Substitute "SSH keys" for "ssh keys" in the lines starting at the first line and going on through the line with "But until now", leaving everything else unchanged. Give only those lines, without the pictures.
......
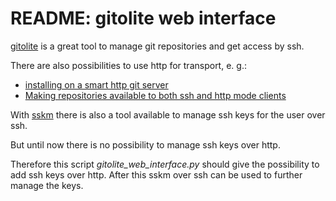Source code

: # README: gitolite web interface

[gitolite](https://gitolite.com/gitolite/) is a great tool to manage git
repositories and get access by ssh.

There are also possibilities to use http for transport, e. g.:

  * [installing on a smart http git server](https://gitolite.com/gitolite/http)
  * [Making repositories available to both ssh and http mode clients](https://gitolite.com/gitolite/contrib/ssh-and-http)

With [sskm](https://gitolite.com/gitolite/contrib/sskm) there is also a tool
available to manage ssh keys for the user over ssh.

But until now there is no possibility to manage ssh keys over http.

Therefore this script *gitolite_web_interface.py* should give the possibility
to add ssh keys over http. After this sskm over ssh can be used to further
manage the keys.
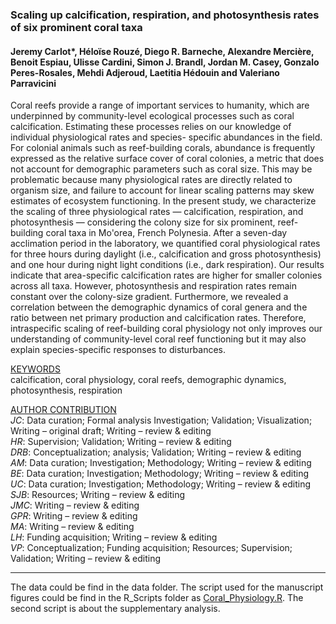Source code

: ### Scaling up calcification, respiration, and photosynthesis rates of six prominent coral taxa
#### Jeremy Carlot*, Héloïse Rouzé, Diego R. Barneche, Alexandre Mercière, Benoit Espiau, Ulisse Cardini, Simon J. Brandl, Jordan M. Casey, Gonzalo Peres-Rosales, Mehdi Adjeroud, Laetitia Hédouin and Valeriano Parravicini

Coral reefs provide a range of important services to humanity, which are underpinned by community-level ecological processes such as coral calcification. Estimating these processes relies on our knowledge of individual physiological rates and species- specific abundances in the field. For colonial animals such as reef-building corals, abundance is frequently expressed as the relative surface cover of coral colonies, a metric that does not account for demographic parameters such as coral size. This may be problematic because many physiological rates are directly related to organism size, and failure to account for linear scaling patterns may skew estimates of ecosystem functioning. In the present study, we characterize the scaling of three physiological rates — calcification, respiration, and photosynthesis — considering the colony size for six prominent, reef-building coral taxa in Mo'orea, French Polynesia. After a seven-day acclimation period in the laboratory, we quantified coral physiological rates for three hours during daylight (i.e., calcification and gross photosynthesis) and one hour during night light conditions (i.e., dark respiration). Our results indicate that area-specific calcification rates are higher for smaller colonies across all taxa. However, photosynthesis and respiration rates remain constant over the colony-size gradient. Furthermore, we revealed a correlation between the demographic dynamics of coral genera and the ratio between net primary production and calcification rates. Therefore, intraspecific scaling of reef-building coral physiology not only improves our understanding of community-level coral reef functioning but it may also explain species-specific responses to disturbances.

<ins>KEYWORDS</ins>\
calcification, coral physiology, coral reefs, demographic dynamics, photosynthesis, respiration

<ins>AUTHOR CONTRIBUTION</ins>\
*JC*: Data curation; Formal analysis Investigation; Validation; Visualization; Writing – original draft; Writing – review & editing\
*HR*: Supervision; Validation; Writing – review & editing\
*DRB*: Conceptualization; analysis; Validation; Writing – review & editing\
*AM*: Data curation; Investigation; Methodology; Writing – review & editing\
*BE*: Data curation; Investigation; Methodology; Writing – review & editing\
*UC*: Data curation; Investigation; Methodology; Writing – review & editing\
*SJB*: Resources; Writing – review & editing\
*JMC*: Writing – review & editing\
*GPR*: Writing – review & editing\
*MA*: Writing – review & editing\
*LH*: Funding acquisition; Writing – review & editing\
*VP*: Conceptualization; Funding acquisition; Resources; Supervision; Validation; Writing – review & editing

--------------

The data could be find in the data folder.
The script used for the manuscript figures could be find in the R_Scripts folder as [Coral_Physiology.R](https://github.com/JayCrlt/Coral_Physiology/tree/master/R_Scripts).
The second script is about the supplementary analysis.

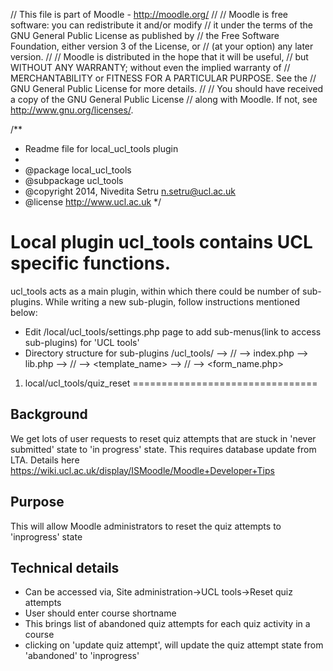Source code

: // This file is part of Moodle - http://moodle.org/
//
// Moodle is free software: you can redistribute it and/or modify
// it under the terms of the GNU General Public License as published by
// the Free Software Foundation, either version 3 of the License, or
// (at your option) any later version.
//
// Moodle is distributed in the hope that it will be useful,
// but WITHOUT ANY WARRANTY; without even the implied warranty of
// MERCHANTABILITY or FITNESS FOR A PARTICULAR PURPOSE.  See the
// GNU General Public License for more details.
//
// You should have received a copy of the GNU General Public License
// along with Moodle.  If not, see <http://www.gnu.org/licenses/>.

/**
 * Readme file for local_ucl_tools plugin
 *
 * @package local_ucl_tools
 * @subpackage  ucl_tools
 * @copyright   2014, Nivedita Setru <n.setru@ucl.ac.uk>
 * @license http://www.ucl.ac.uk
 */
 
 Local plugin ucl_tools contains UCL specific functions.
=========================================================
 
  ucl_tools acts as a main plugin, within which there could be number of sub-plugins. While writing a new sub-plugin, follow instructions mentioned below:
  - Edit /local/ucl_tools/settings.php page to add sub-menus(link to access sub-plugins) for 'UCL tools'
  - Directory structure for sub-plugins 
    /ucl_tools/
        --> /<sub-plugin name>/
            --> index.php
            --> lib.php
            --> /<templates>/
                --> <template_name>
            --> /<forms>/
                --> <form_name.php>
               
                
  1) local/ucl_tools/quiz_reset
  ================================
  
  Background
  ------------
  We get lots of user requests to reset quiz attempts that are stuck in 'never submitted' state to 'in progress' state. This requires database update from LTA. 
  Details here https://wiki.ucl.ac.uk/display/ISMoodle/Moodle+Developer+Tips
  
  Purpose
  -----------
  This will allow Moodle administrators to reset the quiz attempts to 'inprogress' state
  
  Technical details
  ------------------
  - Can be accessed via, Site administration->UCL tools->Reset quiz attempts
  - User should enter course shortname
  - This brings list of abandoned quiz attempts for each quiz activity in a course
  - clicking on 'update quiz attempt', will update the quiz attempt state from 'abandoned' to 'inprogress'
  
  
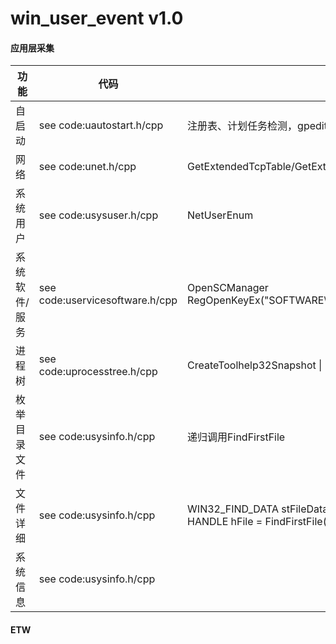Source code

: # win_user_event v1.0

#### 应用层采集

| 功能          | 代码                            | API/描述                                                     |
| ------------- | ------------------------------- | ------------------------------------------------------------ |
| 自启动        | see code:uautostart.h/cpp       | 注册表、计划任务检测，gpedit.msc待定                         |
| 网络          | see code:unet.h/cpp             | GetExtendedTcpTable/GetExtendedUdpTable                      |
| 系统用户      | see code:usysuser.h/cpp         | NetUserEnum                                                  |
| 系统软件/服务 | see code:uservicesoftware.h/cpp | OpenSCManager <br>RegOpenKeyEx("SOFTWARE\\Microsoft\\Windows\\CurrentVersion\\Uninstall") |
| 进程树        | see code:uprocesstree.h/cpp     | CreateToolhelp32Snapshot \| EnumProcessModulesEx             |
| 枚举目录文件  | see code:usysinfo.h/cpp         | 递归调用FindFirstFile                                        |
| 文件详细      | see code:usysinfo.h/cpp         | WIN32_FIND_DATA stFileData = { 0 };<br>HANDLE hFile = FindFirstFile(filestr, &stFileData); |
| 系统信息      | see code:usysinfo.h/cpp         |                                                              |



#### ETW

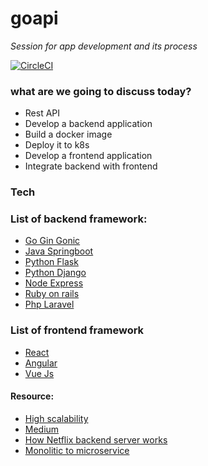 # goapi

_Session for app development and its process_

[![CircleCI](https://circleci.com/gh/premsvmm/Webinar.svg?style=svg)](https://app.circleci.com/pipelines/github/premsvmm/Webinar)

### what are we going to discuss today?
 * Rest API
 * Develop a backend application
 * Build a docker image
 * Deploy it to k8s
 * Develop a frontend application
 * Integrate backend with frontend

### Tech

### List of backend framework:

* [Go Gin Gonic](https://github.com/gin-gonic/gin)
* [Java Springboot](https://spring.io/projects/spring-boot)
* [Python Flask](https://flask.palletsprojects.com/en/1.1.x/)
* [Python Django](https://www.djangoproject.com/)
* [Node Express](https://expressjs.com/)
* [Ruby on rails](https://rubyonrails.org/)
* [Php Laravel](https://laravel.com/)

### List of frontend framework

* [React](https://reactjs.org/)
* [Angular](https://angularjs.org/)
* [Vue Js](https://vuejs.org/)


#### Resource:

* [High scalability](http://highscalability.com/)
* [Medium](https://medium.com/)
* [How Netflix backend server works](https://medium.com/@narengowda/netflix-system-design-dbec30fede8d)
* [Monolitic to microservice](https://medium.com/@helloansh/designing-scalable-backend-infrastructures-from-scratch-af80f5767ccc)
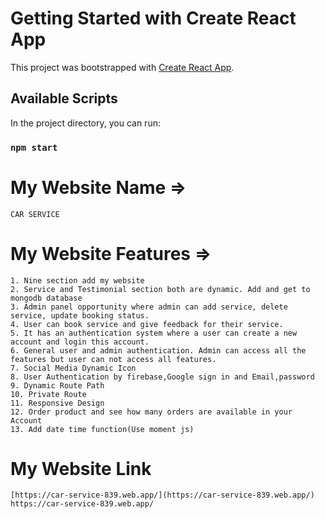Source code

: # Getting Started with Create React App

This project was bootstrapped with [Create React App](https://github.com/facebook/create-react-app).

## Available Scripts

In the project directory, you can run:

### `npm start`

# My Website Name =>
    CAR SERVICE
# My Website Features =>
    1. Nine section add my website
    2. Service and Testimonial section both are dynamic. Add and get to mongodb database
    3. Admin panel opportunity where admin can add service, delete service, update booking status.
    4. User can book service and give feedback for their service.
    5. It has an authentication system where a user can create a new account and login this account.
    6. General user and admin authentication. Admin can access all the features but user can not access all features.
    7. Social Media Dynamic Icon
    8. User Authentication by firebase,Google sign in and Email,password
    9. Dynamic Route Path
    10. Private Route
    11. Responsive Design
    12. Order product and see how many orders are available in your Account
    13. Add date time function(Use moment js)
# My Website Link
    [https://car-service-839.web.app/](https://car-service-839.web.app/)
    https://car-service-839.web.app/
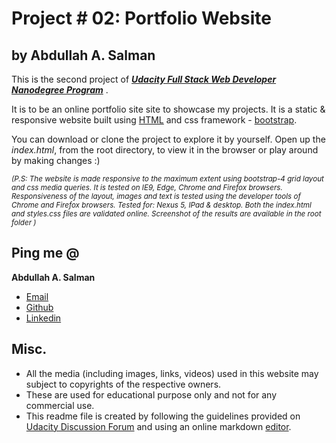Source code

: # Project # 02: Portfolio Website
## by Abdullah A. Salman

This is the second project of ***[Udacity Full Stack Web Developer Nanodegree Program](https://classroom.udacity.com/nanodegrees/nd004/)*** .

It is to be an online portfolio site site to showcase my projects. It is a static & responsive website built using [HTML](https://www.w3.org/TR/2010/WD-html5-20100624/) and css framework - [bootstrap](https://getbootstrap.com/).

You can download or clone the project to explore it by yourself. Open up the *index.html*, from the root directory, to view it in the browser or play around by making changes :)

<small>*(P.S:  The website is made responsive to the maximum extent using bootstrap-4 grid layout and css media queries. It is tested on IE9, Edge, Chrome and Firefox browsers. Responsiveness of the layout, images and text is tested using the developer tools of Chrome and Firefox browsers. Tested for: Nexus 5, IPad & desktop.
Both the index.html and styles.css files are validated online. Screenshot of the results are available in the root folder )*</small>

Ping me @
-
**Abdullah A. Salman**

 - [Email](mailto:20abdullahahmadsalman@gmail.com)
 -  [Github](https://github.com/abdullah-22)
 - [Linkedin](http://www.linkedin.com/in/abdullahasalman)

Misc.
-
- All the media (including images, links, videos) used in this website may subject to copyrights of the respective owners.
- These are used for educational purpose only and not for any commercial use.
- This readme file is created by following the guidelines provided on [Udacity Discussion Forum](https://discussions.udacity.com/t/movie-trailer-website-checklist-read-this-before-you-submit-your-project/39852) and using an online markdown [editor](https://stackedit.io/).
......
## EXERCISE SOLUTION
Source code

: # README: gitolite web interface

[gitolite](https://gitolite.com/gitolite/) is a great tool to manage git
repositories and get access by ssh.

There are also possibilities to use http for transport, e. g.:

  * [installing on a smart http git server](https://gitolite.com/gitolite/http)
  * [Making repositories available to both ssh and http mode clients](https://gitolite.com/gitolite/contrib/ssh-and-http)

With [sskm](https://gitolite.com/gitolite/contrib/sskm) there is also a tool
available to manage SSH keys for the user over ssh.

But until now there is no possibility to manage SSH keys over http.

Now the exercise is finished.